## TEXTO FORNECIDO:
SYLVIE PIERRE: Eu gostaria de dizer um truísmo. Tentávamos falar do cinema como a pura aventura do espaço e tínhamos dito que não poderia ser de fato isso; e, contudo, há espaços (os do western, particularmente) sobre os quais podemos dizer que não são senão o puro traço da aventura do cinema.
PASCAL KANÉ: No cinema moderno, cada vez mais, o trabalho sobre o espaço é direto, ele é independente das personagens, ele não é mais mediatizado por elas. A própria personagem só possui sentido à medida que é tomada em uma diegese narrativa e porque o espectador ali se reconhece.
JEAN NARBONI: Dito de outra forma, em todo o cinema clássico a ficção só tinha como receptáculo um lugar, e no cinema moderno ocorre uma verdadeira ficção do lugar, que pode estar em acordo ou em desacordo com a ficção das personagens...
PASCAL BONITZER: É o estatuto e a perspectiva do acontecimento que mudam.
PASCAL KANÉ: Mas a palavra “personagem”, enquanto contrária (àquela) do “ator”, define-a como implicada numa ficção. E há uma libertação bem surpreendente.
JACQUES RIVETTE: Da qual, retrospectivamente, podemos encontrar os signos ou o traço em certos filmes que se dão como...
SYLVIE PIERRE: É aí que Leone é apaixonante, porque em relação ao western clássico, onde o ambiente era algo puramente ideológico, há aqui dissociação entre os ambientes: o ambiente real, o Oeste, tal como foi historicamente (a Guerra de Secessão, a construção das ferrovias), e o ambiente exposto à história no sentido de ficção, onde há fios tecidos entre as personagens. Ele mostra com nitidez que essas personagens, que têm aventuras de cinema, estão em um ambiente de cinema e que, por outro lado, há o ambiente “Histórico”? É o primeiro a fazer a distinção (cf. episódio da Guerra de Secessão em Três homens em conflito [Il buono, il brutto, il cattivo/The Good, the Bad and the Ugly, 1966]: as personagens saem do seu espaço triangular e deságuam subitamente em um espaço vertebrado de uma outra forma). Ao passo que, no western americano, os dois níveis estavam sempre confundidos.
(segue uma descrição da cena em questão destinada a Pascal Bonitzer)

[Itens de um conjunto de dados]
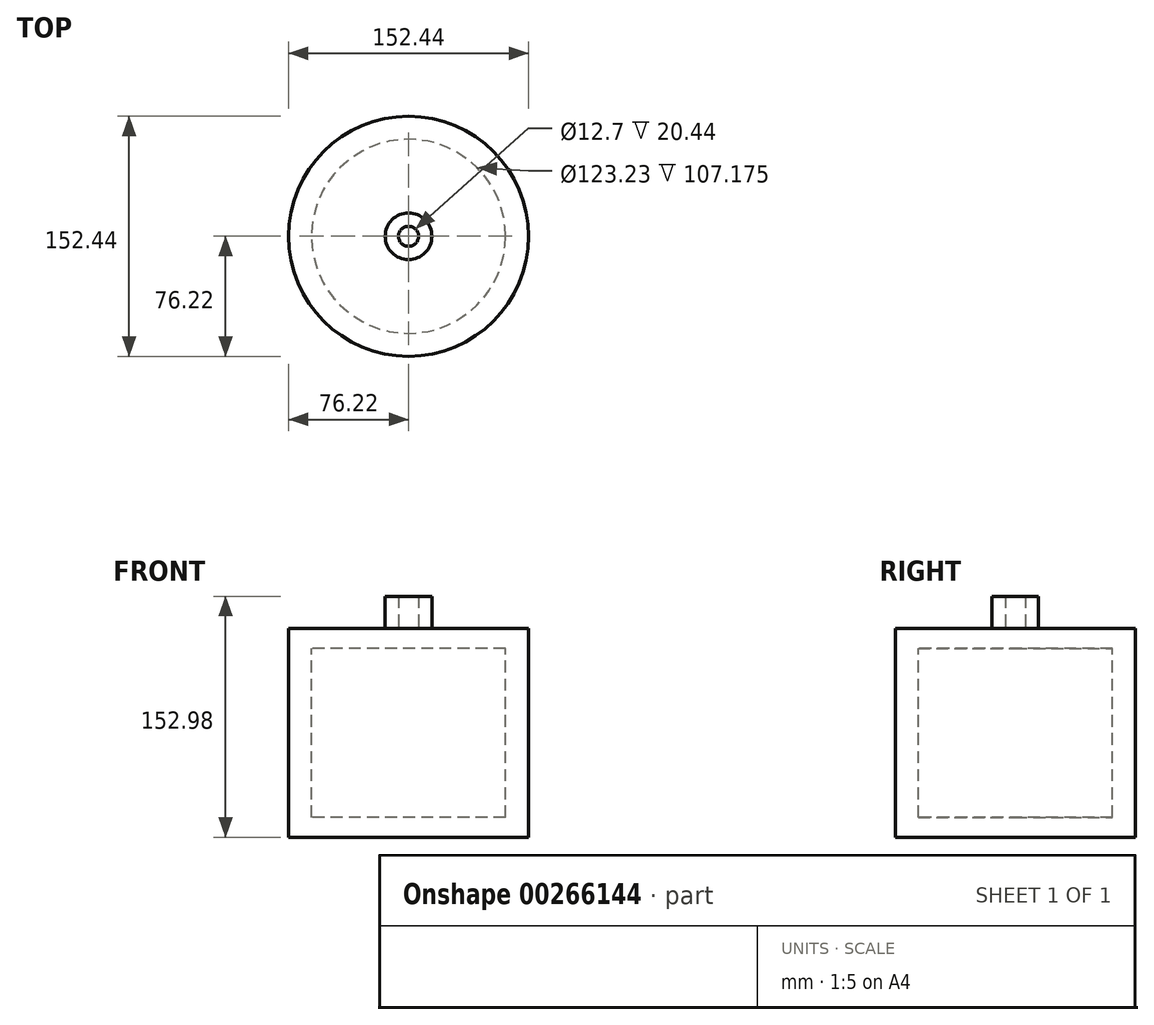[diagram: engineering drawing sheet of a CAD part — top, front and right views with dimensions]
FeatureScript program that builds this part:
annotation { "Feature Type Name" : "Feature", "Feature Type Description" : "" }
export const myFeature = defineFeature(function(context is Context, id is Id, definition is map)
    precondition{}
    {
        {
            var Q0;
            Q0=qCreatedBy(makeId("Front.planeOp"),FACE);
            var sketch = newSketch(context, id + "F0", { "sketchPlane" : qUnion([Q0])});
            skLineSegment(sketch, "E0", {"start": v(0, 76.49) * mm, "end": v(0, -76.49) * mm});
            skLineSegment(sketch, "E1", {"start": v(0, -76.49) * mm, "end": v(76.22, -76.49) * mm});
            skLineSegment(sketch, "E2", {"start": v(76.22, -76.49) * mm, "end": v(76.22, 56.05) * mm});
            skLineSegment(sketch, "E3", {"start": v(76.22, 56.05) * mm, "end": v(14.83, 56.05) * mm});
            skLineSegment(sketch, "E4", {"start": v(14.83, 56.05) * mm, "end": v(14.83, 76.48) * mm});
            skLineSegment(sketch, "E5", {"start": v(14.83, 76.48) * mm, "end": v(0, 76.49) * mm});
            skLineSegment(sketch, "E6", {"start": v(0, 43.32) * mm, "end": v(61.61, 43.32) * mm});
            skLineSegment(sketch, "E7", {"start": v(61.61, 43.32) * mm, "end": v(61.61, -63.86) * mm});
            skLineSegment(sketch, "E8", {"start": v(61.61, -63.86) * mm, "end": v(0, -63.86) * mm});
            skLineSegment(sketch, "E9", {"start": v(0, -63.86) * mm, "end": v(0, -76.49) * mm});
            skSolve(sketch);
        }
        {
            var Q0;
            Q0=makeQuery(id+"F0.imprint","IMPRINT",FACE,{"disambiguationData":[TD([[makeQuery(id+"F0.imprint","IMPRINT",EDGE,{"derivedFrom":sQuery(id+"F0.wireOp",EDGE,"E1")}),1.0]])]});
            var Q1;
            Q1=sQuery(id+"F0.wireOp",EDGE,"E0");
            revolve(context, id + "F1", {"entities" : qUnion([Q0]), "axis" : qUnion([Q1]), "revolveType" : RevolveType.FULL});
        }
        {
            var Q0;
            Q0=makeQuery(id+"F1.opRevolve","SWEPT_FACE",FACE,{"disambiguationData":[OSD([sQuery(id+"F0.wireOp",EDGE,"E3")])]});
            var sketch = newSketch(context, id + "F2", { "sketchPlane" : qUnion([Q0])});
            skCircle(sketch, "E10", {"center": v(0, 0) * mm, "radius": 8.11 * mm});
            skSolve(sketch);
        }
        {
            var Q0;
            Q0=sQuery(id+"F2.wireOp",VERTEX,"E10.center");
            var Q1;
            Q1=makeQuery(id+"F1.opRevolve","SWEPT_BODY",BODY,{"disambiguationData":[OSD([sQuery(id+"F0.wireOp",EDGE,"E0"),sQuery(id+"F0.wireOp",EDGE,"E1"),sQuery(id+"F0.wireOp",EDGE,"E2"),sQuery(id+"F0.wireOp",EDGE,"E3"),sQuery(id+"F0.wireOp",EDGE,"E4"),sQuery(id+"F0.wireOp",EDGE,"E5"),sQuery(id+"F0.wireOp",EDGE,"E6"),sQuery(id+"F0.wireOp",EDGE,"E7"),sQuery(id+"F0.wireOp",EDGE,"E8"),sQuery(id+"F0.wireOp",EDGE,"E9")])]});
            hole(context, id + "F3", {"style" : HoleStyle.SIMPLE, "endStyle" : HoleEndStyle.BLIND, "oppositeDirection" : true, "holeDiameter" : 12.7 * mm, "holeDepth" : 101.6 * mm, "tappedDepth" : 12.7 * mm, "tapClearance" : 3, "startFromSketch" : true, "locations" : qUnion([Q0]), "scope" : qUnion([Q1])});
        }
    });
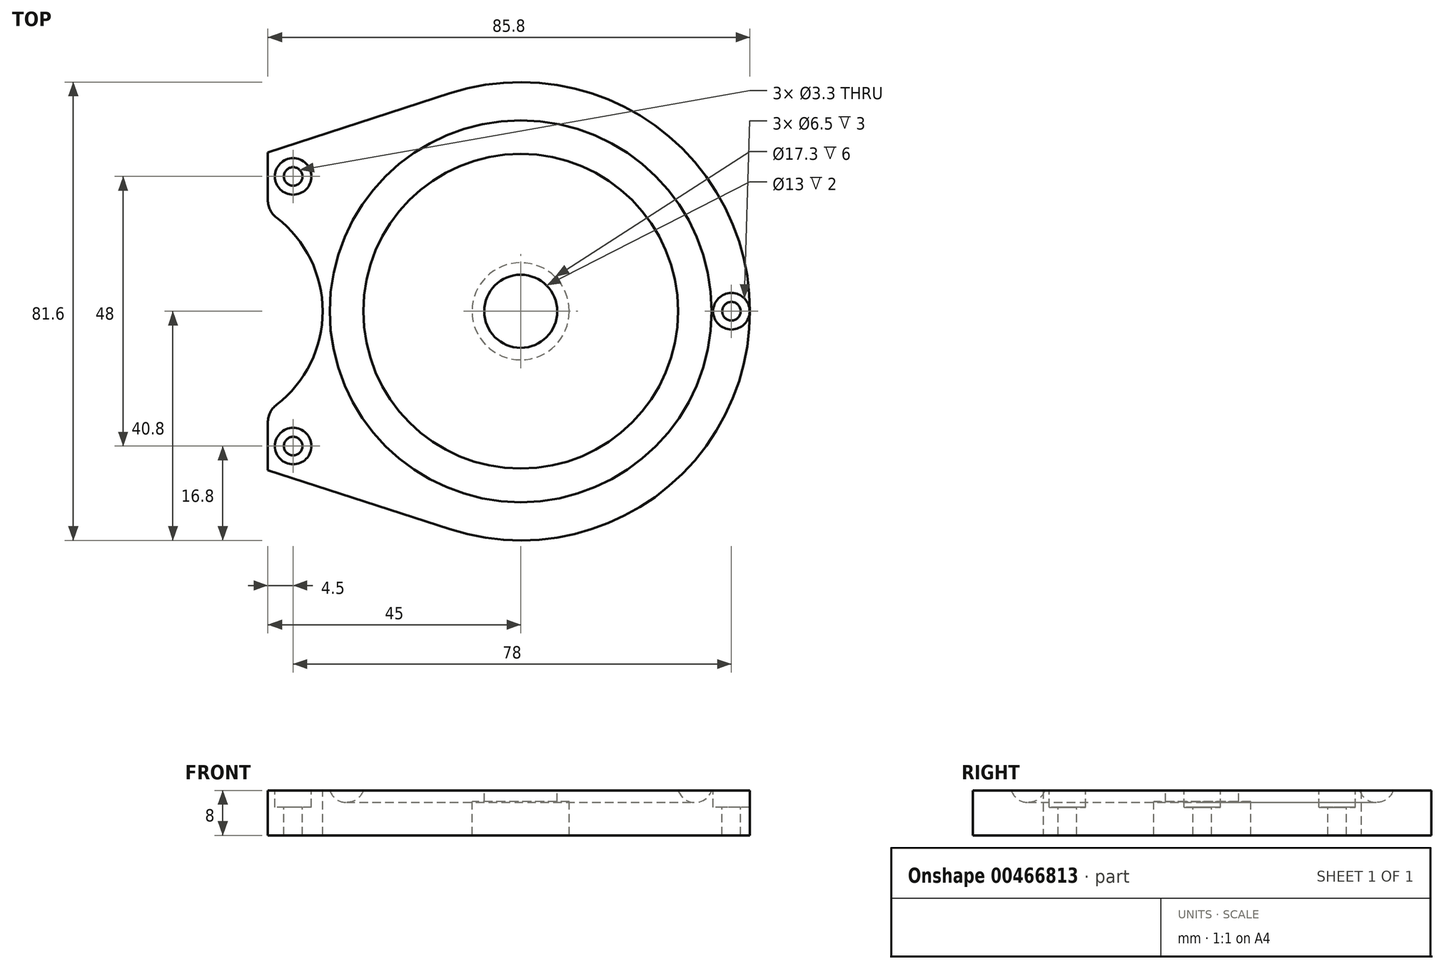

## AÇÕES A REALIZAR:
(A) Transcreva do debate sobre o cinema o trecho que se inicia nas palavras que contêm "PASCAL KANÉ: No" e se encerra em "ficção das personagens...".
(B) Responda às perguntas abaixo com base no debate sobre o cinema.
(i) Segundo Pascal Kané, o trabalho sobre o espaço no cinema moderno é independente de quê?
(ii) De acordo com Pascal Bonitzer, o que muda?
(iii) Que dois fatos históricos Sylvie Pierre menciona como parte do ambiente real do Oeste?
Baseie-se somente no texto.

## RESPOSTAS ESCRITAS:
(A)
PASCAL KANÉ: No cinema moderno, cada vez mais, o trabalho sobre o espaço é direto, ele é independente das personagens, ele não é mais mediatizado por elas. A própria personagem só possui sentido à medida que é tomada em uma diegese narrativa e porque o espectador ali se reconhece.
JEAN NARBONI: Dito de outra forma, em todo o cinema clássico a ficção só tinha como receptáculo um lugar, e no cinema moderno ocorre uma verdadeira ficção do lugar, que pode estar em acordo ou em desacordo com a ficção das personagens...

(B)
(i) Das personagens.
(ii) O estatuto e a perspectiva do acontecimento.
(iii) A Guerra de Secessão e a construção das ferrovias.